■ WHAT NEEDS TO BE DONE:
Copy out, word for word, the lines from the start of the data below through the line containing "staining of unremarkable", and no others.

■ ENTRIES SUPPLIED:

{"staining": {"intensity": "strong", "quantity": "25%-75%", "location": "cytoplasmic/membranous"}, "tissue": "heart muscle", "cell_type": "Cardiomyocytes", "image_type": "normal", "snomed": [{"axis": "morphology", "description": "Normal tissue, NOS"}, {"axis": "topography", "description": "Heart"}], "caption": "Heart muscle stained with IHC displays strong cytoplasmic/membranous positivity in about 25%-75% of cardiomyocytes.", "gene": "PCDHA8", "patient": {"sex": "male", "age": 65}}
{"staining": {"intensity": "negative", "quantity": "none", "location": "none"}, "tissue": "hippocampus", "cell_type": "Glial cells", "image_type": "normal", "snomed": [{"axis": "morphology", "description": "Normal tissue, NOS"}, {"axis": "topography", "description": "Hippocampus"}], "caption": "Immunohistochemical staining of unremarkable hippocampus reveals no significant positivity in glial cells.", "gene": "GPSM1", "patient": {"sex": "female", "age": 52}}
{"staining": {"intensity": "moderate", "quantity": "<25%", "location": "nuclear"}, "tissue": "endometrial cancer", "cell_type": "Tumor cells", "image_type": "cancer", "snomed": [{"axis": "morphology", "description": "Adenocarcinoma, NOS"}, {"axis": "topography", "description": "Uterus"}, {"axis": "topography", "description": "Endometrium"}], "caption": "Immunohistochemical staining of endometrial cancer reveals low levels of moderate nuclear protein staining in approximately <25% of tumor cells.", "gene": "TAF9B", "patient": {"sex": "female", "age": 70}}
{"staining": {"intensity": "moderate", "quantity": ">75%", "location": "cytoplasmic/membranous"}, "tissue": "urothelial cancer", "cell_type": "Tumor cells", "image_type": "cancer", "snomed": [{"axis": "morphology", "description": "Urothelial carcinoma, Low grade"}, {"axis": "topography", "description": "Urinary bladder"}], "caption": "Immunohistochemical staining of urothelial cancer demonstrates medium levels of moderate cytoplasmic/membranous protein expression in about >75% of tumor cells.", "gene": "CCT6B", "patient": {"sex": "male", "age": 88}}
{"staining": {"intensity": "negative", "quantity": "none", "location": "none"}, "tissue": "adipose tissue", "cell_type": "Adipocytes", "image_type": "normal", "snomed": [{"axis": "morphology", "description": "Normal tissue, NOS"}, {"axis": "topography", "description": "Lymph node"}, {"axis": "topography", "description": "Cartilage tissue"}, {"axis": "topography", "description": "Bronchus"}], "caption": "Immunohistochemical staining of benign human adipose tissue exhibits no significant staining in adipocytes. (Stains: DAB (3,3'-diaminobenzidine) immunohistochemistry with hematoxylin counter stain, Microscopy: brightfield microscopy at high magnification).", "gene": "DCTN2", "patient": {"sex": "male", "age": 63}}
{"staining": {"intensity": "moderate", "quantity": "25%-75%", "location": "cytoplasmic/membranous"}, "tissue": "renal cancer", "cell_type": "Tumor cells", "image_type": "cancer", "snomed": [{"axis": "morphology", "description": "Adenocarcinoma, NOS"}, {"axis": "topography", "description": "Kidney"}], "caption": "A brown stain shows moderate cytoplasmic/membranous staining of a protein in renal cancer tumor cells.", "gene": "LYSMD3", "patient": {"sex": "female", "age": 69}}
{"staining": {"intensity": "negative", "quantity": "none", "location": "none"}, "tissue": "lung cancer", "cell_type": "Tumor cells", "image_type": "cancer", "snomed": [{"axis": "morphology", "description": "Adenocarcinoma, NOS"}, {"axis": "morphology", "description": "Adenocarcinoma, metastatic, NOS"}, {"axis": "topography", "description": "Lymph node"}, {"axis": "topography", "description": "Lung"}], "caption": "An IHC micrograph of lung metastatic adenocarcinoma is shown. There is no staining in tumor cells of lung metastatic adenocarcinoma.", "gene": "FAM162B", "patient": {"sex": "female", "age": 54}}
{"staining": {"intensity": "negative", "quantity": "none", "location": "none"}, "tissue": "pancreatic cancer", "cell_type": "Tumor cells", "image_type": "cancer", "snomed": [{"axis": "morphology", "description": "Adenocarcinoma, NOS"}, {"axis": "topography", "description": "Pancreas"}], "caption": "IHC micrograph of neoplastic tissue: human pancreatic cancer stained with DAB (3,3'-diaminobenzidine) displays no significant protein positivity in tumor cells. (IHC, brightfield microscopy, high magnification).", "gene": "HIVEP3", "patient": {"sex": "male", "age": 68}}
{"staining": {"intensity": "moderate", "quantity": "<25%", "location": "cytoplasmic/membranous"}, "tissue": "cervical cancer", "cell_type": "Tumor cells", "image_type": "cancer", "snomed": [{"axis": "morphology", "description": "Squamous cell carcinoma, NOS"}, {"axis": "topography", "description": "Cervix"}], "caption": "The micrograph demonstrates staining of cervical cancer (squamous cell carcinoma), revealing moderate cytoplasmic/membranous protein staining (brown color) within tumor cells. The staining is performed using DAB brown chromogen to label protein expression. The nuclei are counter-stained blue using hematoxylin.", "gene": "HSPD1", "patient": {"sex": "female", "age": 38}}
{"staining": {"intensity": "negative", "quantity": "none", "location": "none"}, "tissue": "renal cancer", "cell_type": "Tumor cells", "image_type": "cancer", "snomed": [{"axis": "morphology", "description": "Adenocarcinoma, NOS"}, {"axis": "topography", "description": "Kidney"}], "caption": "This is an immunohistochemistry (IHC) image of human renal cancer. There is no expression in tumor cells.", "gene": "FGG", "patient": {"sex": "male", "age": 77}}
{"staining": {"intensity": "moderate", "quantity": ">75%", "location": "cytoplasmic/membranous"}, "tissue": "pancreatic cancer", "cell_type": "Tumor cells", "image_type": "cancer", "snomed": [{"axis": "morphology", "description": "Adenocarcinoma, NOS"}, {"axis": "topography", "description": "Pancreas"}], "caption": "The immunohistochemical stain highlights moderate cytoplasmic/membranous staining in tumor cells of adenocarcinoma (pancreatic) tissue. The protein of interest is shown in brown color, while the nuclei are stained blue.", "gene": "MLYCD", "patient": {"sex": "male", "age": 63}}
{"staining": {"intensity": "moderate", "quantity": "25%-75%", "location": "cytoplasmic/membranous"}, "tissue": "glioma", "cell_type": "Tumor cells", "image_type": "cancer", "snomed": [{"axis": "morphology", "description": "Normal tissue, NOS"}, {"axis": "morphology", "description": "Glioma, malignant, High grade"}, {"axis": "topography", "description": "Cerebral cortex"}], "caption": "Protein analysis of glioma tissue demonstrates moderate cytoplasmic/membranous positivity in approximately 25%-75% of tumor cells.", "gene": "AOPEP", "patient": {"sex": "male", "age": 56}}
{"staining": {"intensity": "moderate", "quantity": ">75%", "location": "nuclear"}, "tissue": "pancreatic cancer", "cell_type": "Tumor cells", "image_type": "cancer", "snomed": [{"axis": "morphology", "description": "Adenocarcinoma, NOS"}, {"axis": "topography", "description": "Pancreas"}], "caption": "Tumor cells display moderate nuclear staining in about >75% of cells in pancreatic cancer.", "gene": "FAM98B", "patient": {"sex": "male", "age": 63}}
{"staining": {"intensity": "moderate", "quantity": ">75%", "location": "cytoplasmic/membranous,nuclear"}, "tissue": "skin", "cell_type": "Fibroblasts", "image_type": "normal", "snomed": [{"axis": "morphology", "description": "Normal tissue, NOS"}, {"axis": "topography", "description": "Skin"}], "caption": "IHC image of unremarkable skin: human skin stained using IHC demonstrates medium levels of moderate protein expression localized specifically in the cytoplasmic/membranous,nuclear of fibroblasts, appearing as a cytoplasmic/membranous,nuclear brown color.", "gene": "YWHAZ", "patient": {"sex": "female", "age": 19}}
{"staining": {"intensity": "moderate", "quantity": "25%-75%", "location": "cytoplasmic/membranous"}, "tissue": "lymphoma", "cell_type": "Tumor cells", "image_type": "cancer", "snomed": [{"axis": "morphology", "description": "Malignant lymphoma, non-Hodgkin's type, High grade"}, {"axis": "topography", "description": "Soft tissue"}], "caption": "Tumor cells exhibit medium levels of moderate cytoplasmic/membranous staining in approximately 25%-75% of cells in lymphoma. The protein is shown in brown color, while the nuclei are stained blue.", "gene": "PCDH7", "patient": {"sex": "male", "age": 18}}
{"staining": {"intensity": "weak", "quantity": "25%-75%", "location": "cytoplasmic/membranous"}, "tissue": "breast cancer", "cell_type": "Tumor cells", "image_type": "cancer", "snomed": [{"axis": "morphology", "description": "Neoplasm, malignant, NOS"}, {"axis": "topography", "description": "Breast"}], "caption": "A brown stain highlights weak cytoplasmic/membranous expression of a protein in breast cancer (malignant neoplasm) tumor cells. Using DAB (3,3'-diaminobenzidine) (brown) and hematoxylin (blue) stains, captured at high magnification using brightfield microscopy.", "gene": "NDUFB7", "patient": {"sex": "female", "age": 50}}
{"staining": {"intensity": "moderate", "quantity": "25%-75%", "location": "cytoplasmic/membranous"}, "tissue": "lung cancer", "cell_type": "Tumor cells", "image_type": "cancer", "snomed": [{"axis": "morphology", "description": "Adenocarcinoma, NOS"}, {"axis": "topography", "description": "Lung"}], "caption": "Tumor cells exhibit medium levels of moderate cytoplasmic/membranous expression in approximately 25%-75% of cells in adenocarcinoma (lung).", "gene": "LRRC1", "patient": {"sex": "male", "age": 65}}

■ SOLVED EXERCISE:
{"staining": {"intensity": "strong", "quantity": "25%-75%", "location": "cytoplasmic/membranous"}, "tissue": "heart muscle", "cell_type": "Cardiomyocytes", "image_type": "normal", "snomed": [{"axis": "morphology", "description": "Normal tissue, NOS"}, {"axis": "topography", "description": "Heart"}], "caption": "Heart muscle stained with IHC displays strong cytoplasmic/membranous positivity in about 25%-75% of cardiomyocytes.", "gene": "PCDHA8", "patient": {"sex": "male", "age": 65}}
{"staining": {"intensity": "negative", "quantity": "none", "location": "none"}, "tissue": "hippocampus", "cell_type": "Glial cells", "image_type": "normal", "snomed": [{"axis": "morphology", "description": "Normal tissue, NOS"}, {"axis": "topography", "description": "Hippocampus"}], "caption": "Immunohistochemical staining of unremarkable hippocampus reveals no significant positivity in glial cells.", "gene": "GPSM1", "patient": {"sex": "female", "age": 52}}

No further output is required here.